The human rights activist Lidia “Taty” Almeida – who spent more than half a century searching for her son after he was forcibly disappeared by Argentina’s military junta – has died aged 95, prompting a public outpouring of grief.

Almeida, 95, was the president of the Mothers of Plaza de Mayo, made up of women who have marched around the square outside Argentina’s presidential palace every Thursday since 1977, demanding the return of children who were disappeared during the country’s 1976-1983 dictatorship.

Almeida’s son Alejandro was kidnapped by anti-communist paramilitaries in June 1975, nine months before the coup in which a military junta seized power. For five decades, Almeida searched for the truth about his fate.

Alejandro has never been found, but Almeida became a figure of moral authority and an emblem of the enduring fight for justice. She appeared in public to demand justice for the dictatorship’s atrocities, as well as campaigning on contemporary social justice issues, even in the final year of her life.

Almeida in front of pictures of disappeared
Almeida in 2017. Major figures in Argentinian public life expressed their sorrow at her death. Photograph: Eitan Abramovich/AFP/Getty Images

Her family said she died surrounded by loved ones late on Sunday at a hospital in Buenos Aires. The Mothers of Plaza de Mayo said she had continued her work until she fell ill in recent days.

“Thank you for teaching us that to love is to resist, that the only fight we lose is the fight we give up, and that there is no force greater than that of love,” the Mothers of Plaza de Mayo Founding Line wrote in a tribute to Almeida on Sunday night.

Almeida was born Lidia Stella Mercedes Miy Uranga on 28 June 1930 in Buenos Aires.

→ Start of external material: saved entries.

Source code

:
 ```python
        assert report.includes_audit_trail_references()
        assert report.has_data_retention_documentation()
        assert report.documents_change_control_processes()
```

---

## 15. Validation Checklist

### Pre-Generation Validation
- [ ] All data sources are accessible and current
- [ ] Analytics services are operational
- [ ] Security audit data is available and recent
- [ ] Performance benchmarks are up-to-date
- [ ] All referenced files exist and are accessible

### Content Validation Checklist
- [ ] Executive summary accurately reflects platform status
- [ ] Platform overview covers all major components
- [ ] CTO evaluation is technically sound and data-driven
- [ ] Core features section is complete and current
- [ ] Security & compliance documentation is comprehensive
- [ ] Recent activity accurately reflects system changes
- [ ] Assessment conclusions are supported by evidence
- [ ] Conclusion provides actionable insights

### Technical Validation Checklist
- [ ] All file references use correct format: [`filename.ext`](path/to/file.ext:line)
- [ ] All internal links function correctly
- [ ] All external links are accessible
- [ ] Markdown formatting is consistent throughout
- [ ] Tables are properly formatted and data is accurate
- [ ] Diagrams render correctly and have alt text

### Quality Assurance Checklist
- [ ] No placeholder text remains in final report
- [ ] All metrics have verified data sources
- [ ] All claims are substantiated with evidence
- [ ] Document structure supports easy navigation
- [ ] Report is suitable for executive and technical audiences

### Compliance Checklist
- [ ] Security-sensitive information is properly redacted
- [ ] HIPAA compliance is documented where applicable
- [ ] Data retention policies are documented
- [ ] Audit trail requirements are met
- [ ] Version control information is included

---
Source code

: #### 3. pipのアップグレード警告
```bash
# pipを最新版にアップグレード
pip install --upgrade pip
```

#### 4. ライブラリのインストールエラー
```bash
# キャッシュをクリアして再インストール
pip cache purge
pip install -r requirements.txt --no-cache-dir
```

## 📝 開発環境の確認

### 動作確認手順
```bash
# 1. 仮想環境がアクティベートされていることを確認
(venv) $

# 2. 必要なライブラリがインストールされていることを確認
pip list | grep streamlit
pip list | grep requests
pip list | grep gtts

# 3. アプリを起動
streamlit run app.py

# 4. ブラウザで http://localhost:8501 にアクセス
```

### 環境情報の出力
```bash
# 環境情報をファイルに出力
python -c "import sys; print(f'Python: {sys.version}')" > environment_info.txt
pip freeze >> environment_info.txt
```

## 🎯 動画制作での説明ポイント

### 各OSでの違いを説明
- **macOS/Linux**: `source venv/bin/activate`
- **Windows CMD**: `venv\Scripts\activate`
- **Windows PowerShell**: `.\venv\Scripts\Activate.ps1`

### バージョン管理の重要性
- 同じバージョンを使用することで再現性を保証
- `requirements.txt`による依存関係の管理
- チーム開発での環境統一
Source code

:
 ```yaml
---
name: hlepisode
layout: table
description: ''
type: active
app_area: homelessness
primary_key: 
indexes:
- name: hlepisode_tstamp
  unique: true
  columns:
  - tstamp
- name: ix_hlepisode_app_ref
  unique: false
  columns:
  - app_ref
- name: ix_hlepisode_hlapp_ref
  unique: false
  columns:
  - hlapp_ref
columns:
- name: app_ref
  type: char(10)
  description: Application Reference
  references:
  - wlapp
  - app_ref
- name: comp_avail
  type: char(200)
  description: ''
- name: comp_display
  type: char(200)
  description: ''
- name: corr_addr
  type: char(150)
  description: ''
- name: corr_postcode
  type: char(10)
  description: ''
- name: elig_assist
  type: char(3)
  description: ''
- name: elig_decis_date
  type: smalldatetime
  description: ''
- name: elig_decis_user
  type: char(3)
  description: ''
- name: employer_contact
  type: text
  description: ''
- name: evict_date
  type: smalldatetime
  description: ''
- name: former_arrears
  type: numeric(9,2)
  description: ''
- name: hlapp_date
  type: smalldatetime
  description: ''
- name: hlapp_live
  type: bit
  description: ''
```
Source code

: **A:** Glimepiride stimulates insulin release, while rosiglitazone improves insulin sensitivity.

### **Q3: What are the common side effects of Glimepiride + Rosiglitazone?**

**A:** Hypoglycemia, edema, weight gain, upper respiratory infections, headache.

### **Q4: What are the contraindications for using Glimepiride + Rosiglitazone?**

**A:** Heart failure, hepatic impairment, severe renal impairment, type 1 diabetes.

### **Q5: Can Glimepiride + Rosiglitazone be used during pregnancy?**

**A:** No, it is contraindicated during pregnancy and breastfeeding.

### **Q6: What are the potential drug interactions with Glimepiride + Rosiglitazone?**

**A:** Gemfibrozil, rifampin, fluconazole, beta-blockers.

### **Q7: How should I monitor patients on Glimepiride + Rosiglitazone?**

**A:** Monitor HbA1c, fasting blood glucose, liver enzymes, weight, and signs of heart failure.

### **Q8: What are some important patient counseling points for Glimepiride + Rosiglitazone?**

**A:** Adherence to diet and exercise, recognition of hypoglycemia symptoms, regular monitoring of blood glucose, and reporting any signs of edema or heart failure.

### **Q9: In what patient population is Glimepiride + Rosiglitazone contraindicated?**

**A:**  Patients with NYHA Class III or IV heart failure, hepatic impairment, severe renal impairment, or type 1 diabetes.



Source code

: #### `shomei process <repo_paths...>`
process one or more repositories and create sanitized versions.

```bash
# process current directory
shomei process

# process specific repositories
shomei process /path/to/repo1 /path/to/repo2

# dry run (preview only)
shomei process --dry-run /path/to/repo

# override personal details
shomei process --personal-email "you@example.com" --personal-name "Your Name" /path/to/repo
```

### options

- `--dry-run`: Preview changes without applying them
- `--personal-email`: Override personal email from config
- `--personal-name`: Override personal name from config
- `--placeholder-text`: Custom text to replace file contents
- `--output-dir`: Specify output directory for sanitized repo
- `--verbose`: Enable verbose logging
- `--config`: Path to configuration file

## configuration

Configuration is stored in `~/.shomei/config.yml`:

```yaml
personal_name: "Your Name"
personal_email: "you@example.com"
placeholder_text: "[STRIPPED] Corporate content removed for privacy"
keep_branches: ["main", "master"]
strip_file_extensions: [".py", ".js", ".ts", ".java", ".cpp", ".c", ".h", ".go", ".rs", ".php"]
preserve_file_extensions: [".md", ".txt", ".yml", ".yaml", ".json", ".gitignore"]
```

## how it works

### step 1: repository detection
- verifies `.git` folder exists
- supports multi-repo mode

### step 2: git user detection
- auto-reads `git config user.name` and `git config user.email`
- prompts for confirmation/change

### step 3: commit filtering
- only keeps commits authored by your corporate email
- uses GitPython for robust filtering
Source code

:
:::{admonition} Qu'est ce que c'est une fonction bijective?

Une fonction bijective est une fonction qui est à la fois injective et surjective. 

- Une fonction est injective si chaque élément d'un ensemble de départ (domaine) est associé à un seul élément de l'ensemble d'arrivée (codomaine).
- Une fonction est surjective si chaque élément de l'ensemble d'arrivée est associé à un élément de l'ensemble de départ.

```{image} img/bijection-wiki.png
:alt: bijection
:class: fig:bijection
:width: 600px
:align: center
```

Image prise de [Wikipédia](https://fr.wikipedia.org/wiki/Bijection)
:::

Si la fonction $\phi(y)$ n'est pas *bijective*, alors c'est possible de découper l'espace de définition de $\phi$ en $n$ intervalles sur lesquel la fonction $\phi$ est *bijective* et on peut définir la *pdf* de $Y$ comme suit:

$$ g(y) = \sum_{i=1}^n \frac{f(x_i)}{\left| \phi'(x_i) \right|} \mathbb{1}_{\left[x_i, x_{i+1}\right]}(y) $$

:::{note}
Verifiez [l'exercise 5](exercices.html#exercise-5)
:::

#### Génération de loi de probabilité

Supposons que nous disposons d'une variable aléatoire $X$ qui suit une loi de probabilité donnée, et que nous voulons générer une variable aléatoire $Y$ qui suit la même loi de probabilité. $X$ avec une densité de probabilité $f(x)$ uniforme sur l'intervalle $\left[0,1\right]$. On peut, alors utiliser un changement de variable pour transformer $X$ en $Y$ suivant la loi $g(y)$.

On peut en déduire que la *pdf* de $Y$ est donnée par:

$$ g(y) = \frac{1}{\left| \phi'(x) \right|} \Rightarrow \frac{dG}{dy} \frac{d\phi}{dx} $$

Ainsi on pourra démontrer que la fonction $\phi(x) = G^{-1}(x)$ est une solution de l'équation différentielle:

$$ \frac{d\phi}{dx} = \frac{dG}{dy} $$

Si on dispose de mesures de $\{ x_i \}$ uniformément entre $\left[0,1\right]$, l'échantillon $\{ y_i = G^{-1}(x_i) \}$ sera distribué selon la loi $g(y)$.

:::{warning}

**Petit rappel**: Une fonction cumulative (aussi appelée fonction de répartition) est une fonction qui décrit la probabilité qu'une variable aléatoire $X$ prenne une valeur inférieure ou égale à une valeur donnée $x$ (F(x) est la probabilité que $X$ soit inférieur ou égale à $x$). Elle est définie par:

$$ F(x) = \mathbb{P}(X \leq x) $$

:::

She had three children with her husband, Jorge Almeida, and worked as a teacher before dedicating herself to raising her family.

Her father was a cavalry officer, and when Alejandro was forcibly disappeared in 1975, her first instinct was to turn to military contacts for help. But as she learned the truth about the dictatorship’s atrocities and met other mothers who were searching for adult children who had been forcibly disappeared, her life transformed and she became an emblem of the fight against state terror.

Alejandro was a medical student at the University of Buenos Aires and a member of the People’s Revolutionary Army, a Marxist-Leninist guerrilla group. He was also a poet, and in 2008 Almeida published a collection of his poetry that she had found in one of his diaries after he was kidnapped.

In 2024, Almeida became the president of the Mothers of Plaza de Mayo Founding Line (the group split into two in the 1980s due to political differences).

Major figures in Argentinian public life have paid tribute to her. Former President Cristina Fernández de Kirchner described her as an “indefatigable fighter who honoured life”.